GEW Rheinland-Pfalz

Befristete Vertretungsverträge sind keine Lösung für gute Unterrichtsversorgung

Die Gewerkschaft Erziehung und Wissenschaft Rheinland-Pfalz (GEW) stellt fest, dass die Unterrichtsversorgung der rheinland-pfälzischen Schulen im Schuljahr 2012/13 besser sein wird als im Vergleich zum Schuljahr 2011/12 (weitere Informationen hierzu folgen in der GEW-Presseerklärung am Montag).

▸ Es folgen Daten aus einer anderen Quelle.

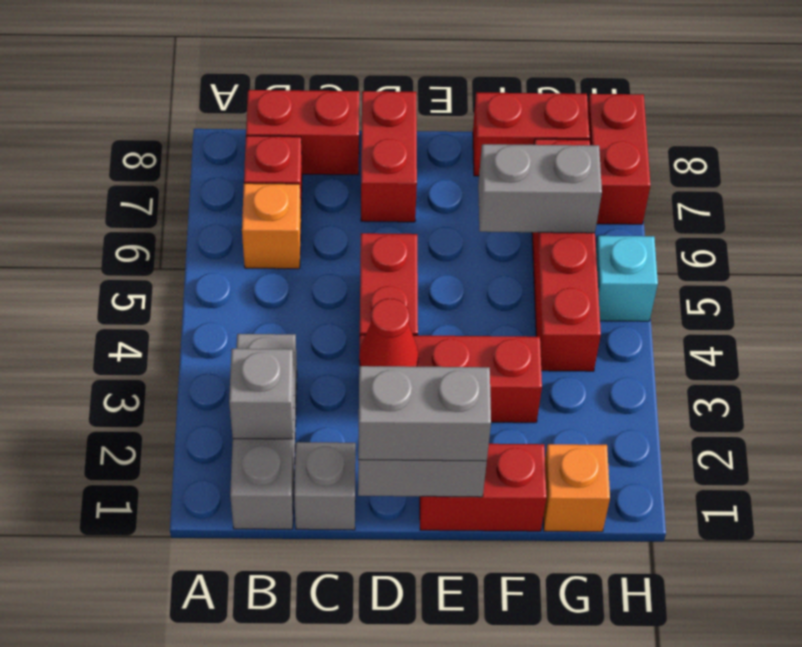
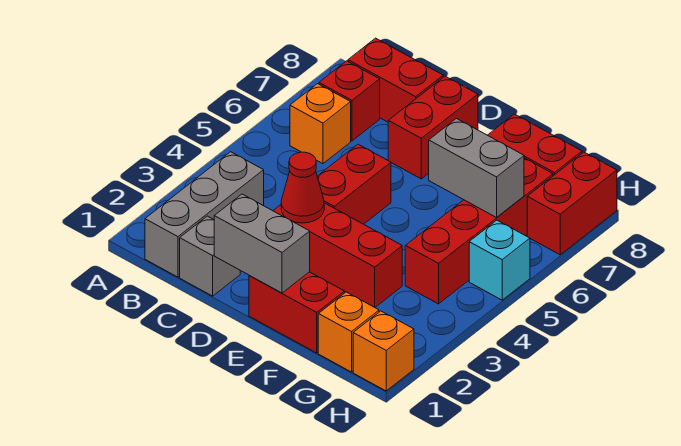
grey 1x1 brick [229,349,294,439] -> none
grey 1x2 brick [358,366,491,461] -> none
none -> orange 1x1 brick [353,311,414,391]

10.08.2012 Pressemeldung GEW Rheinland-Pfalz

Ein Großteil dieser Unterrichtsversorgung in Rheinland-Pfalz basiert der Gewerkschaft zufolge auf der Tatsache, dass viele Lehrkräfte mit befristeten Verträgen beschäftigt sind, ohne klare Aussichten auf Festeinstellung. Diese Praxis wird seit vielen Jahren verfolgt und ist so nicht weiter hinzunehmen. Deshalb fordert die GEW das Bildungsministerium zu einem grundlegenden Umdenken ihrer Vertretungsvertragspraxis an Schulen auf. "Auch im kommenden Schuljahr rechnen wir wieder mit der Einstellung von rund 2.000 Lehrkräften in Rheinland-Pfalz, denen die Schulbehörde lediglich befristete Arbeitsverträge anbietet", sagte GEW-Landesvorsitzender Klaus-Peter Hammer. "Für uns als Gewerkschaft ist es schlicht unverständlich, dass eine rot-grüne Landesregierung nicht alles unternimmt, um die mit Fristverträgen einher gehende berufliche und soziale Unsicherheit dieser Beschäftigten zu vermeiden und bei Schülerinnen und Schülern sowie Eltern für mehr Sicherheit und Verlässlichkeit zu sorgen", kritisierte Hammer.

Die meisten Beschäftigten mit Fristverträgen im Schuldienst werden nach Auskunft der GEW nur in Teilzeit beschäftigt und etliche Verträge endeten zum Schulhalbjahr oder mit Beginn der Sommerferien. Viele so beschäftigte Lehrkräfte kämen mit ihrem Gehalt finanziell kaum über die Runden. Obwohl sie zumeist gute Arbeit ablieferten und bei Schülerinnen und Schülern sowie Eltern beliebt seien, sei die Zukunft für die meisten unsicher. Nicht wenige arbeiteten so bereits mehrere Jahre lang, ohne Perspektive und Planungssicherheit für ihre berufliche Zukunft. Auch den Schulen und Kollegien werde durch diese Praxis die Planungssicherheit genommen.

Die GEW sieht die inzwischen erfolgte Einrichtung eines Vertretungspools positiv und als einen Schritt in die richtige Richtung. Doch allein die Zahl von nach wie vor 2.000 Vertretungsverträgen in Rheinland-Pfalz mache deutlich, dass 200 feste Planstellen für Vertretungsfälle, verteilt über die Schularten, viel zu wenig seien. Hammer fordert die Landesregierung, die sie tragenden Parteien und das Bildungsministerium auf, zügig weitere Planstellen für Vertretungslehrkräfte zu schaffen und die notwendigen Mittel dafür in den Landeshaushalt einzustellen. Die Gewerkschaft werde mit allen Mitteln gegen die "Hire- und Fire-Mentalität", die einer solchen Vertretungsvertragspraxis zugrunde liege, vorgehen und die Betroffenen dabei unterstützen, ihren Protest dagegen zum Ausdruck zu bringen, soweit möglich auch rechtliche Schritte einzuleiten.